* **Records for this task**
__________

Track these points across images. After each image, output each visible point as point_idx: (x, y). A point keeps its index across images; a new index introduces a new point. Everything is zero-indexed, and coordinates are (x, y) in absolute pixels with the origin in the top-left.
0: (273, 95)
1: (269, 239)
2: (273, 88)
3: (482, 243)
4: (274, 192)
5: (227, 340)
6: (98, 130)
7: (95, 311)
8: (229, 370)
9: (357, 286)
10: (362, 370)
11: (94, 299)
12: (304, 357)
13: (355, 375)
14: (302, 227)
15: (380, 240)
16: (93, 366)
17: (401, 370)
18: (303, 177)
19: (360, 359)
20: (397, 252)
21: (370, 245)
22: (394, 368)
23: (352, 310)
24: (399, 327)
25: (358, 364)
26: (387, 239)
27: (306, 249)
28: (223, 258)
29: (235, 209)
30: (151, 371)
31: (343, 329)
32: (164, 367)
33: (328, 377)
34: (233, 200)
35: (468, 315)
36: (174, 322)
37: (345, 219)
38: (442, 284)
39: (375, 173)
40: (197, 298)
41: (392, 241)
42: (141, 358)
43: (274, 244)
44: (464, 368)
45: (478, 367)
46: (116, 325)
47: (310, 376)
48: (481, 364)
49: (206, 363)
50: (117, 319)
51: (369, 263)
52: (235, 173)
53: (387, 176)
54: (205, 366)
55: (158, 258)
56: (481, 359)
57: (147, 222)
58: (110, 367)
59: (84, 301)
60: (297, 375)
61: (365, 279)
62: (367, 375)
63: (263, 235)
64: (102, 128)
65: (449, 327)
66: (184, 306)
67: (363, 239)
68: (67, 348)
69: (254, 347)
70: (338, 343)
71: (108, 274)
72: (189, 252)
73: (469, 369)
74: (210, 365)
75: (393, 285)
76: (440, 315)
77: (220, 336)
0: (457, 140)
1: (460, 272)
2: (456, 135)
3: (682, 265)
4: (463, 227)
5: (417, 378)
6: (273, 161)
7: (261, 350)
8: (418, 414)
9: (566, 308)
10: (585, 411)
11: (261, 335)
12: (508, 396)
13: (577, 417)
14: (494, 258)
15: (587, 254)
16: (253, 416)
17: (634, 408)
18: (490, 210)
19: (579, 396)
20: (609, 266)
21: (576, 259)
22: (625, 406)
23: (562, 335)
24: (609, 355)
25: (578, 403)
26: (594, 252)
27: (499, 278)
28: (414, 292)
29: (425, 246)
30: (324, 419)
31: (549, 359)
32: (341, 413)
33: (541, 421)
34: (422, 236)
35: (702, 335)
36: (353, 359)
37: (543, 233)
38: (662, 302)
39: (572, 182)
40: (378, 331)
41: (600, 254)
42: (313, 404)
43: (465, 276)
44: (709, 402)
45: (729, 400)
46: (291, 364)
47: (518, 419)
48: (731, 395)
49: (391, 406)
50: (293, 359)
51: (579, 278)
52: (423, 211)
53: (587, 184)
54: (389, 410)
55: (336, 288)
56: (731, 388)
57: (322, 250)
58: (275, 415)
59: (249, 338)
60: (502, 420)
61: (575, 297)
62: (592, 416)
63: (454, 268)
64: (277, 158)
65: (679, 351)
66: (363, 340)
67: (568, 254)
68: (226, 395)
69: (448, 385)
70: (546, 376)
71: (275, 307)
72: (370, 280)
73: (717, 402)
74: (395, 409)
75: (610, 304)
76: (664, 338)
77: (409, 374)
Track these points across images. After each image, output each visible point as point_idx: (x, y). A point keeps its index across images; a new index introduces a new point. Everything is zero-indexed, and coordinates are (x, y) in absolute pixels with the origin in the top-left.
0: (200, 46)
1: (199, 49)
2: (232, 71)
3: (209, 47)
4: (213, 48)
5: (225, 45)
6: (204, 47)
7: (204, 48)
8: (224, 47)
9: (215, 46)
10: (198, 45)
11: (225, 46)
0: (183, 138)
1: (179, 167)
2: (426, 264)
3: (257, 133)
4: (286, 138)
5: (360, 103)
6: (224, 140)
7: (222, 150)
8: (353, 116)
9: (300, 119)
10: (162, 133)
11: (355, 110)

__________

* **Prompt**
Convert all the lines above into a JSON list of strings, with one string per line and any blank lines left out.

* **Solution**
[
  "Track these points across images. After each image, output each visible point as point_idx: (x, y). A point keeps its index across images; a new index introduces a new point. Everything is zero-indexed, and coordinates are (x, y) in absolute pixels with the origin in the top-left.",
  "0: (273, 95)",
  "1: (269, 239)",
  "2: (273, 88)",
  "3: (482, 243)",
  "4: (274, 192)",
  "5: (227, 340)",
  "6: (98, 130)",
  "7: (95, 311)",
  "8: (229, 370)",
  "9: (357, 286)",
  "10: (362, 370)",
  "11: (94, 299)",
  "12: (304, 357)",
  "13: (355, 375)",
  "14: (302, 227)",
  "15: (380, 240)",
  "16: (93, 366)",
  "17: (401, 370)",
  "18: (303, 177)",
  "19: (360, 359)",
  "20: (397, 252)",
  "21: (370, 245)",
  "22: (394, 368)",
  "23: (352, 310)",
  "24: (399, 327)",
  "25: (358, 364)",
  "26: (387, 239)",
  "27: (306, 249)",
  "28: (223, 258)",
  "29: (235, 209)",
  "30: (151, 371)",
  "31: (343, 329)",
  "32: (164, 367)",
  "33: (328, 377)",
  "34: (233, 200)",
  "35: (468, 315)",
  "36: (174, 322)",
  "37: (345, 219)",
  "38: (442, 284)",
  "39: (375, 173)",
  "40: (197, 298)",
  "41: (392, 241)",
  "42: (141, 358)",
  "43: (274, 244)",
  "44: (464, 368)",
  "45: (478, 367)",
  "46: (116, 325)",
  "47: (310, 376)",
  "48: (481, 364)",
  "49: (206, 363)",
  "50: (117, 319)",
  "51: (369, 263)",
  "52: (235, 173)",
  "53: (387, 176)",
  "54: (205, 366)",
  "55: (158, 258)",
  "56: (481, 359)",
  "57: (147, 222)",
  "58: (110, 367)",
  "59: (84, 301)",
  "60: (297, 375)",
  "61: (365, 279)",
  "62: (367, 375)",
  "63: (263, 235)",
  "64: (102, 128)",
  "65: (449, 327)",
  "66: (184, 306)",
  "67: (363, 239)",
  "68: (67, 348)",
  "69: (254, 347)",
  "70: (338, 343)",
  "71: (108, 274)",
  "72: (189, 252)",
  "73: (469, 369)",
  "74: (210, 365)",
  "75: (393, 285)",
  "76: (440, 315)",
  "77: (220, 336)",
  "0: (457, 140)",
  "1: (460, 272)",
  "2: (456, 135)",
  "3: (682, 265)",
  "4: (463, 227)",
  "5: (417, 378)",
  "6: (273, 161)",
  "7: (261, 350)",
  "8: (418, 414)",
  "9: (566, 308)",
  "10: (585, 411)",
  "11: (261, 335)",
  "12: (508, 396)",
  "13: (577, 417)",
  "14: (494, 258)",
  "15: (587, 254)",
  "16: (253, 416)",
  "17: (634, 408)",
  "18: (490, 210)",
  "19: (579, 396)",
  "20: (609, 266)",
  "21: (576, 259)",
  "22: (625, 406)",
  "23: (562, 335)",
  "24: (609, 355)",
  "25: (578, 403)",
  "26: (594, 252)",
  "27: (499, 278)",
  "28: (414, 292)",
  "29: (425, 246)",
  "30: (324, 419)",
  "31: (549, 359)",
  "32: (341, 413)",
  "33: (541, 421)",
  "34: (422, 236)",
  "35: (702, 335)",
  "36: (353, 359)",
  "37: (543, 233)",
  "38: (662, 302)",
  "39: (572, 182)",
  "40: (378, 331)",
  "41: (600, 254)",
  "42: (313, 404)",
  "43: (465, 276)",
  "44: (709, 402)",
  "45: (729, 400)",
  "46: (291, 364)",
  "47: (518, 419)",
  "48: (731, 395)",
  "49: (391, 406)",
  "50: (293, 359)",
  "51: (579, 278)",
  "52: (423, 211)",
  "53: (587, 184)",
  "54: (389, 410)",
  "55: (336, 288)",
  "56: (731, 388)",
  "57: (322, 250)",
  "58: (275, 415)",
  "59: (249, 338)",
  "60: (502, 420)",
  "61: (575, 297)",
  "62: (592, 416)",
  "63: (454, 268)",
  "64: (277, 158)",
  "65: (679, 351)",
  "66: (363, 340)",
  "67: (568, 254)",
  "68: (226, 395)",
  "69: (448, 385)",
  "70: (546, 376)",
  "71: (275, 307)",
  "72: (370, 280)",
  "73: (717, 402)",
  "74: (395, 409)",
  "75: (610, 304)",
  "76: (664, 338)",
  "77: (409, 374)",
  "Track these points across images. After each image, output each visible point as point_idx: (x, y). A point keeps its index across images; a new index introduces a new point. Everything is zero-indexed, and coordinates are (x, y) in absolute pixels with the origin in the top-left.",
  "0: (200, 46)",
  "1: (199, 49)",
  "2: (232, 71)",
  "3: (209, 47)",
  "4: (213, 48)",
  "5: (225, 45)",
  "6: (204, 47)",
  "7: (204, 48)",
  "8: (224, 47)",
  "9: (215, 46)",
  "10: (198, 45)",
  "11: (225, 46)",
  "0: (183, 138)",
  "1: (179, 167)",
  "2: (426, 264)",
  "3: (257, 133)",
  "4: (286, 138)",
  "5: (360, 103)",
  "6: (224, 140)",
  "7: (222, 150)",
  "8: (353, 116)",
  "9: (300, 119)",
  "10: (162, 133)",
  "11: (355, 110)"
]